• Record set
━━━━━━━━━━━━━━━━━━━━━━━━━━━━━━
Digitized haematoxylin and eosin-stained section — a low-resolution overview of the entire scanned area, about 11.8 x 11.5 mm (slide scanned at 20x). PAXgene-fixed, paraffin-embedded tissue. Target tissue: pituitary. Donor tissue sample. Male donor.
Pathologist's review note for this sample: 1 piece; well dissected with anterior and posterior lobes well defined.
━━━━━━━━━━━━━━━━━━━━━━━━━━━━━━
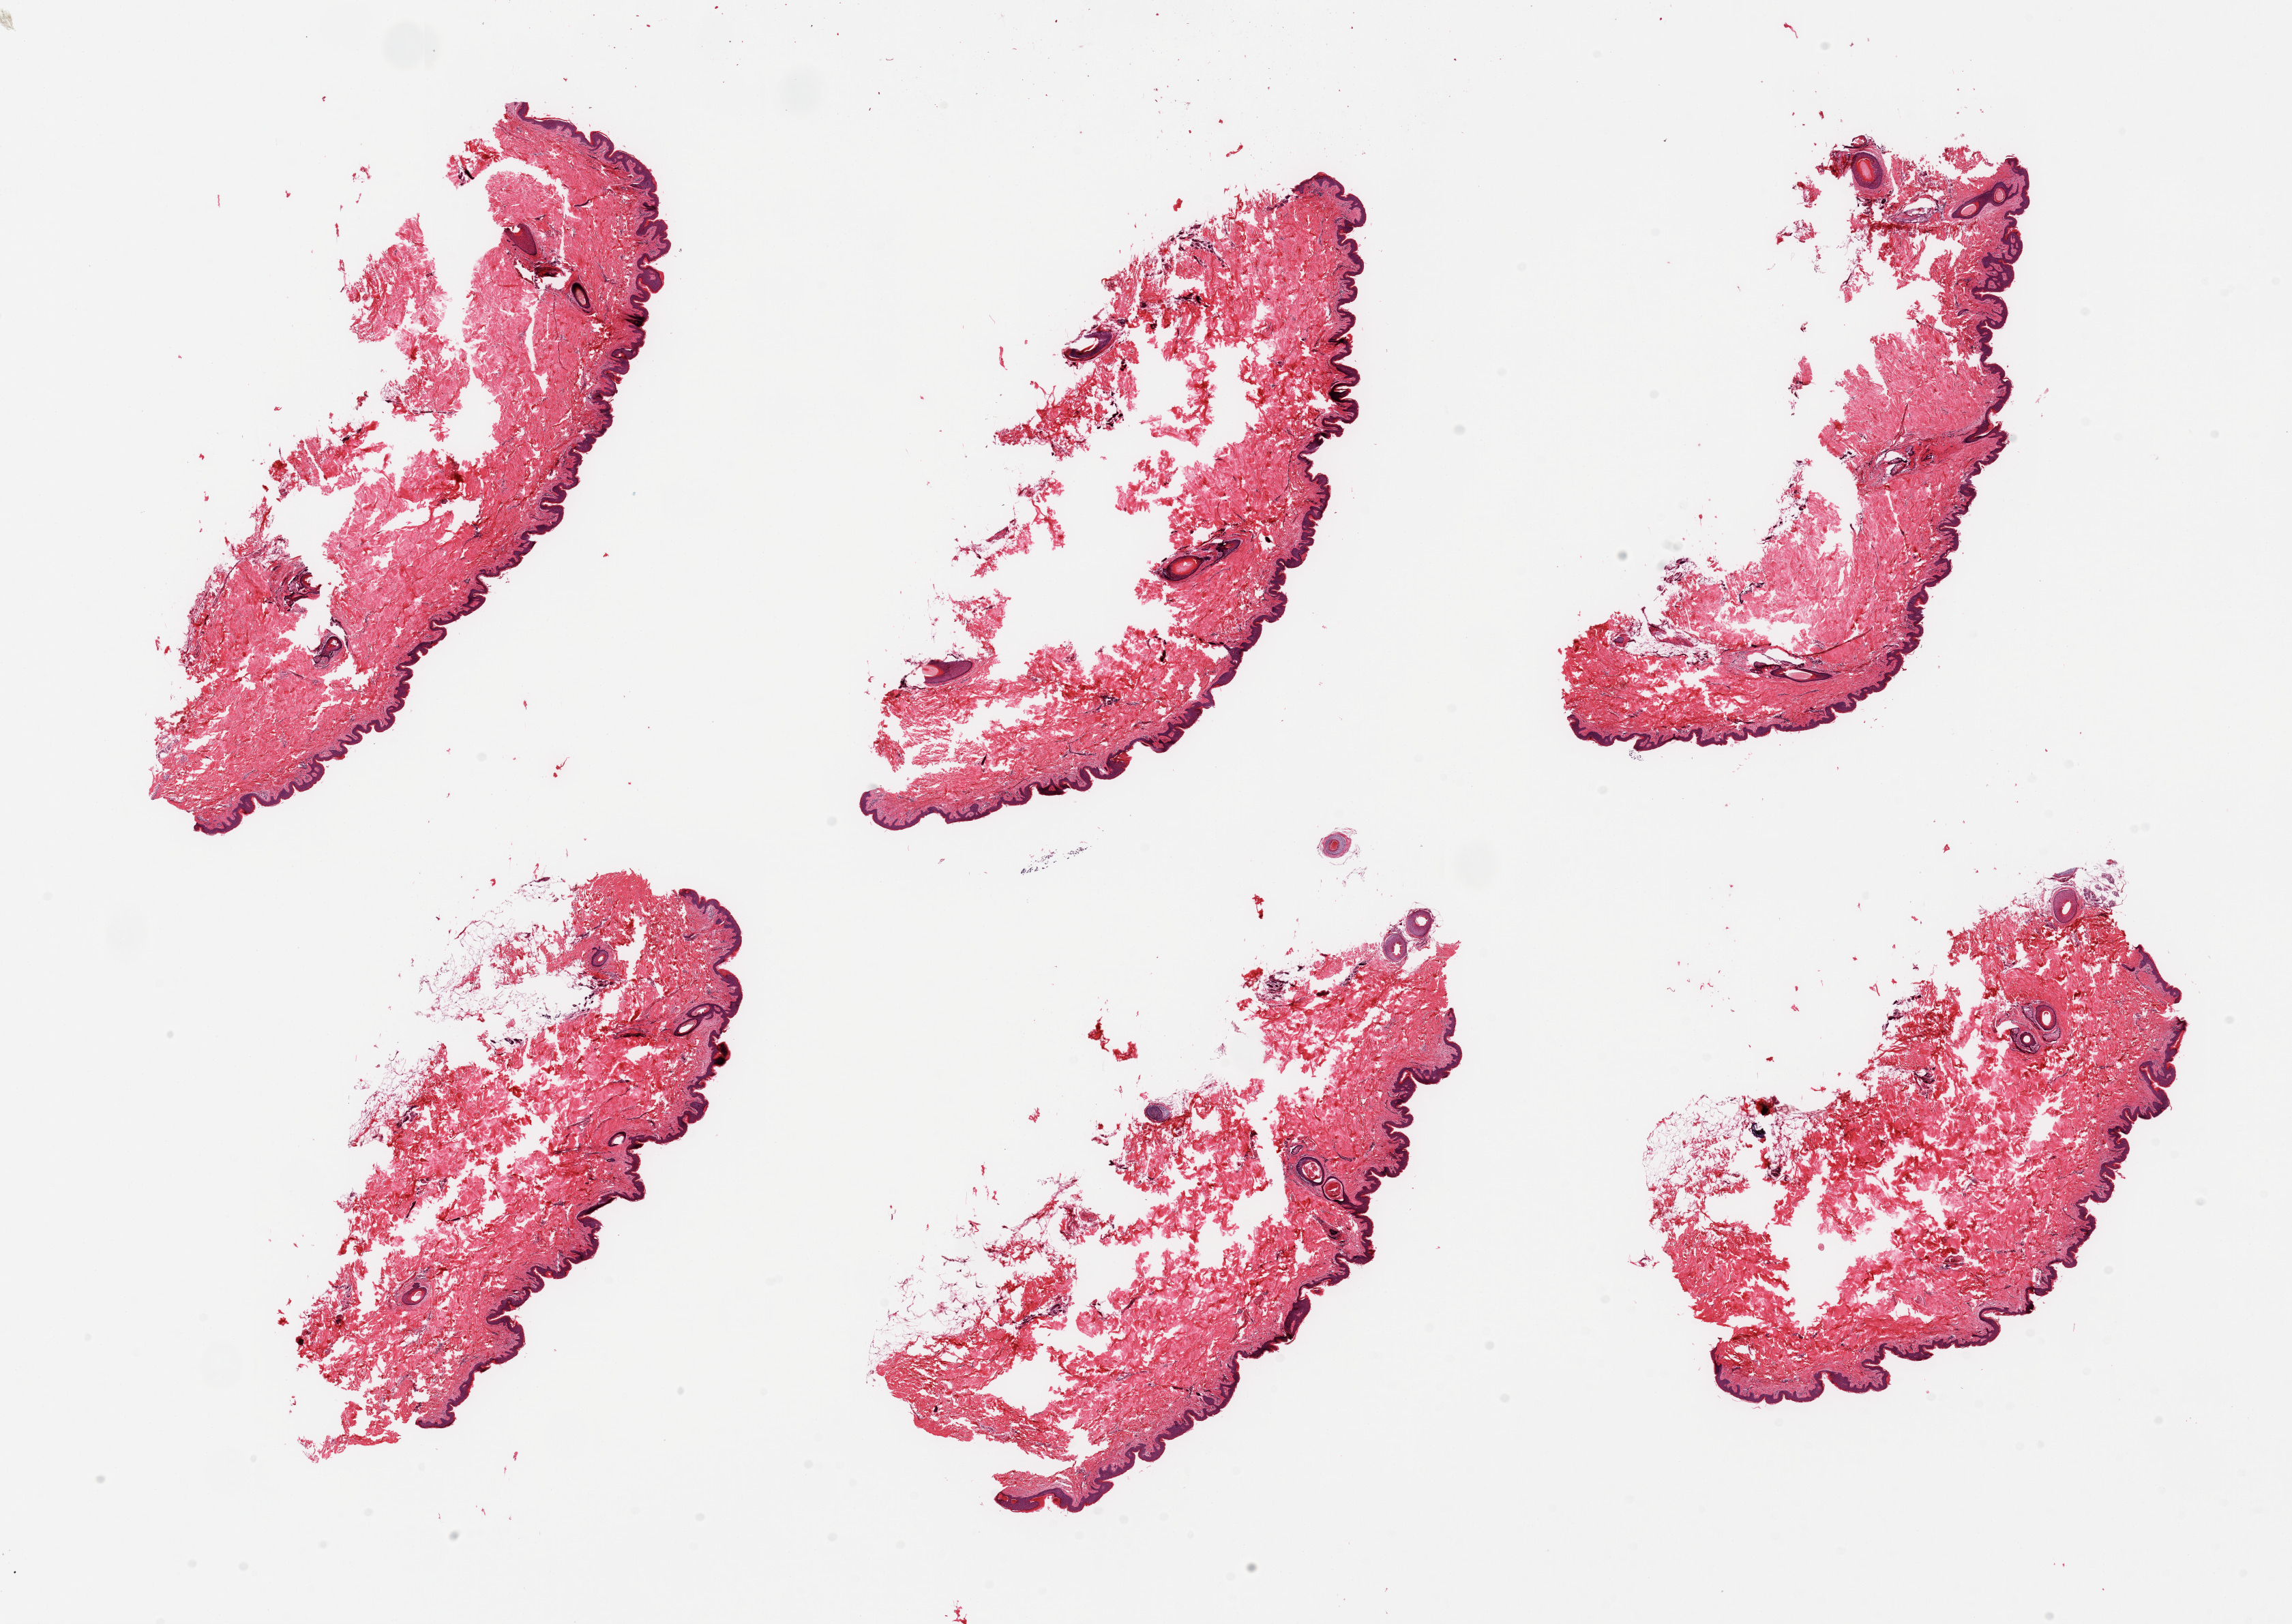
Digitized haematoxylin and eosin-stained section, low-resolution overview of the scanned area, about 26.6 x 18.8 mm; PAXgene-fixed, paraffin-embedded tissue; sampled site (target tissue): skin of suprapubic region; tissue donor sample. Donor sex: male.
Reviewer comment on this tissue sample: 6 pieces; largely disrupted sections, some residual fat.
━━━━━━━━━━━━━━━━━━━━━━━━━━━━━━
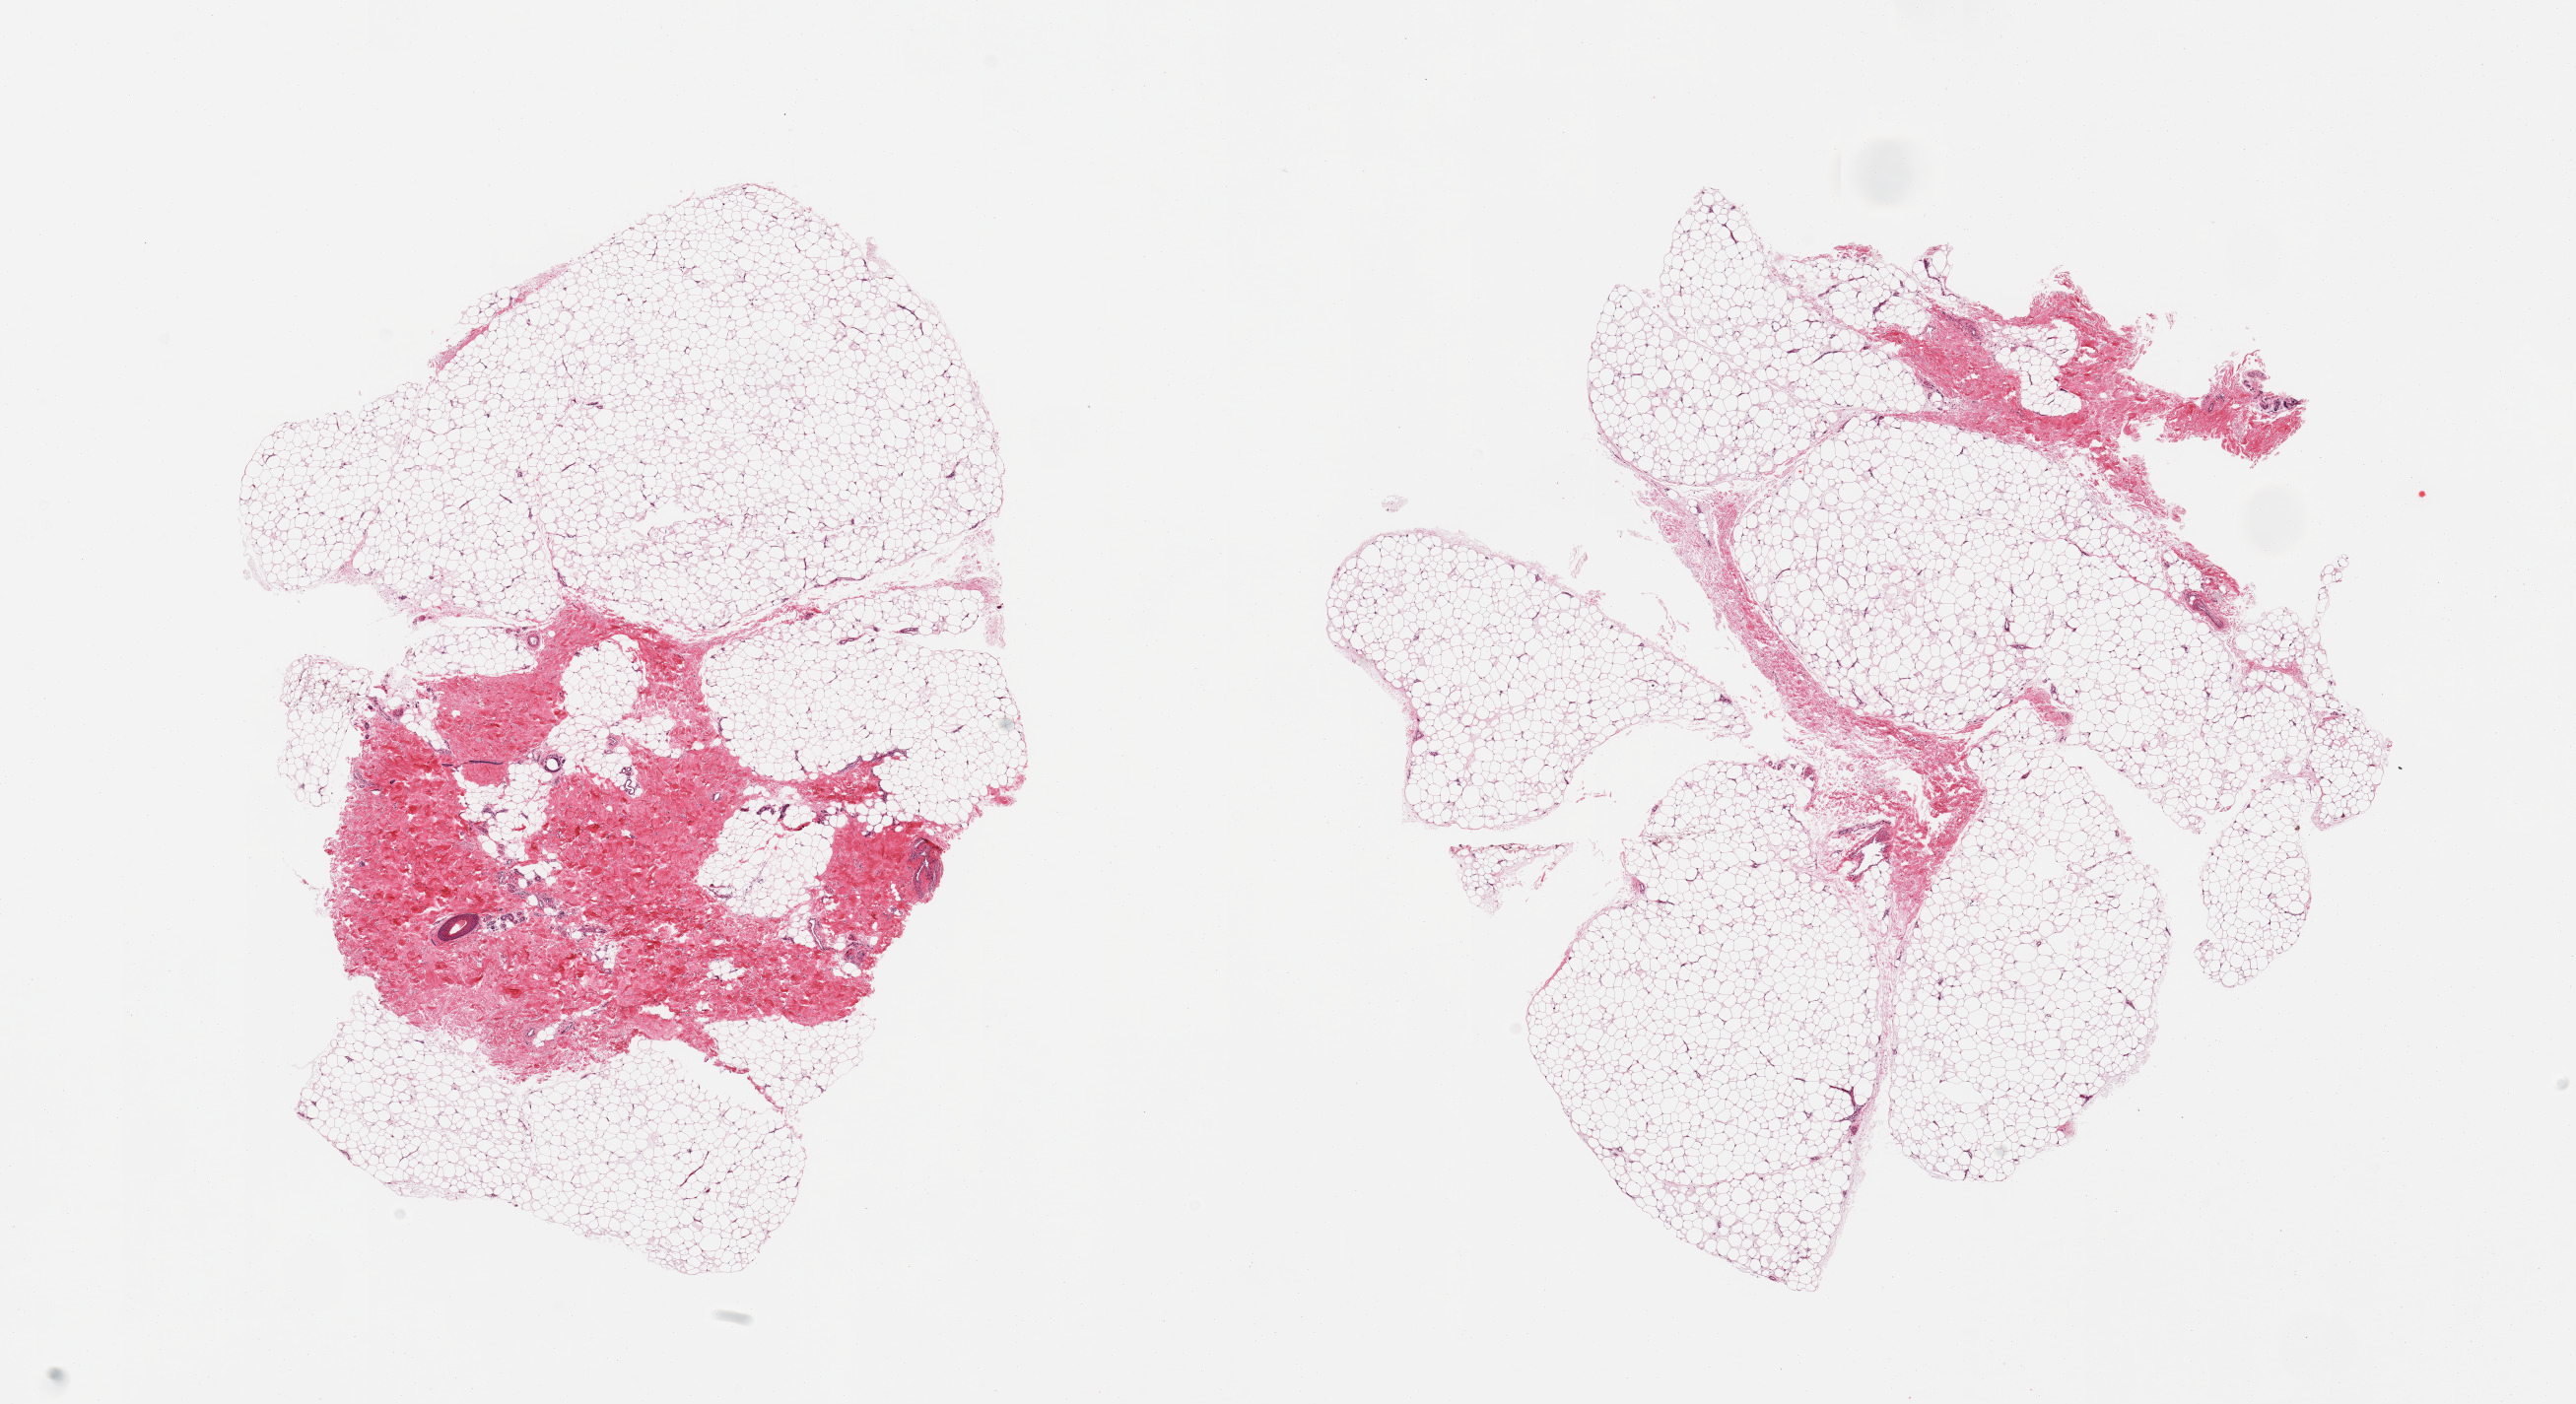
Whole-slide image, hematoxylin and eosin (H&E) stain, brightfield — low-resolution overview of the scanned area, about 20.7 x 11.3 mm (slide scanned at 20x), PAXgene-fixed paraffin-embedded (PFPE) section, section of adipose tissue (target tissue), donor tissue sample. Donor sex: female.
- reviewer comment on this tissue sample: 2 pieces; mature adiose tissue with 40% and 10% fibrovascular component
━━━━━━━━━━━━━━━━━━━━━━━━━━━━━━
• Task
Reproduce only the lines above spanning from the line containing "Whole-slide image, hematoxylin" through the line containing "- reviewer comment", word for word.

• Solution for this problem
Whole-slide image, hematoxylin and eosin (H&E) stain, brightfield — low-resolution overview of the scanned area, about 20.7 x 11.3 mm (slide scanned at 20x), PAXgene-fixed paraffin-embedded (PFPE) section, section of adipose tissue (target tissue), donor tissue sample. Donor sex: female.
- reviewer comment on this tissue sample: 2 pieces; mature adiose tissue with 40% and 10% fibrovascular component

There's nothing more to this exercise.